Not only did he succeed, but Kenyan Drake had a breakout stretch to end 2019. He has been used very little in Miami, playing in the shadows of Jay Ajayi and Frank Gore.

Ever since he was traded to the Cardinals, in his 7 games for Arizona, he has rushed for 583 yards, and is only 0.1 yards away from tying his career most yards per carry in a season, along with having career highs in longest rush attempt in a season, yards per game, and rushing attempts per game.

Minkah Fitzpatrick had been moved around the defense in 2018 in Miami, and therefore, he never found comfort at one position. He showed flashes, but never got to reveal his full potential at the free safety position.

After his trade to Pittsburgh, he has emerged as a Defensive Player of the Year candidate, totaling 5 interceptions, 1 forced fumble, and 2 fumble recoveries along with 2 touchdowns in his career in Pittsburgh so far.

Sending away Laremy Tunsil was also a terrible move. A franchise left tackle, especially someone you invested a whole 1st round pick into, should not be traded. Guys like him are hard to come around with his pass blocking and consistency.

Watson and the Texans now have their blindside blocker of the future and rightfully gave up a lot for him. Tunsil has even been noticed of his abilities in the trenches, and was named to the 2019 Pro Bowl. Overall, with the potential they had and have shown on their new teams, there is no reason for Miami to have gotten rid of these players.

Eric Rowe deflecting a pass caught by Zach Ertz.
Eric Rowe deflecting a pass caught by Zach Ertz.

2019 Season Overall

This season was an utter failure. The future will also end up very average. This team had the players to build off of, yet threw it away, and gave a lot of other positions of need. For one, there is already a lot of cap space available, and if there are thoughts of signing EVERY top free agent, almost all of the top players end up resigning to their respective teams.

With a roster this awful in 2019, there is no reason as to why they could not obtain the #1 overall pick. Somehow, the Dolphins will now be picking at #5 and will miss out on top players like Andrew Thomas and Chase Young all because of their attempts at rebuilding.

Josh Rosen was traded for a 2nd round pick. While the issue could be on the team, he played very bad under center, going for 567 yards, 1 touchdown and 5 interceptions on a 52% completion percentage. The Dolphins also traded for veteran cornerback Aqib Talib, who is getting old and has regressed in LA. The Dolphins brass put all their praise into Charles Harris to dominate on the edge, yet he was outplayed by Vince Biegel and Taco Charlton, only producing half a sack in the entire season.

Josh Rosen in the preseason week 3 vs. the Jacksonville Jaguars.
Josh Rosen going against the Jaguars in week 3 of the preseason.

The Dolphins have a lot of work to do.
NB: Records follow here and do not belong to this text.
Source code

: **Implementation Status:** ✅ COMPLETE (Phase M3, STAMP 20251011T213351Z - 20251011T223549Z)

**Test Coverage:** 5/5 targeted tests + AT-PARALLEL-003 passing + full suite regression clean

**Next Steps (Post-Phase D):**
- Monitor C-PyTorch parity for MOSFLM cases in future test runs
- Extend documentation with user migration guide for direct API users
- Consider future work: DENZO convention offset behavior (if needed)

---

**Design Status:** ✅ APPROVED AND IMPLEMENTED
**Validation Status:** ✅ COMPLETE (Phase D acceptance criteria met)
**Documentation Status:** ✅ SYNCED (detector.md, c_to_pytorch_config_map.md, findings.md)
If they had built off their pre-existing players, they could have easily obtained stars at positions of need, and built off the team they had at the moment. Instead, they will be scrambling for all the top players they could get their hands on.

The teams they traded with to obtain first rounders will all likely make the playoffs as well. That means, the Dolphins will have later first round picks, while already missing on the #1 pick. Already, the Dolphins need a fresh QB, RB, LT, RT, RG and C on offense. That does not exclude Michael Deiter’s poor play, allowing 6 sacks in his position at left guard, 3rd most in the NFL.

Defensively, the Dolphins would need an interior LE, they need starting caliber edge rushers on both sides, and potentially a slot corner, if Eric Rowe stays at strong safety, which also is an unsure position accounting to how Rowe playing at corner, even though he plays much better at safety. The Fins must nail these next few years if they want to become relevant again.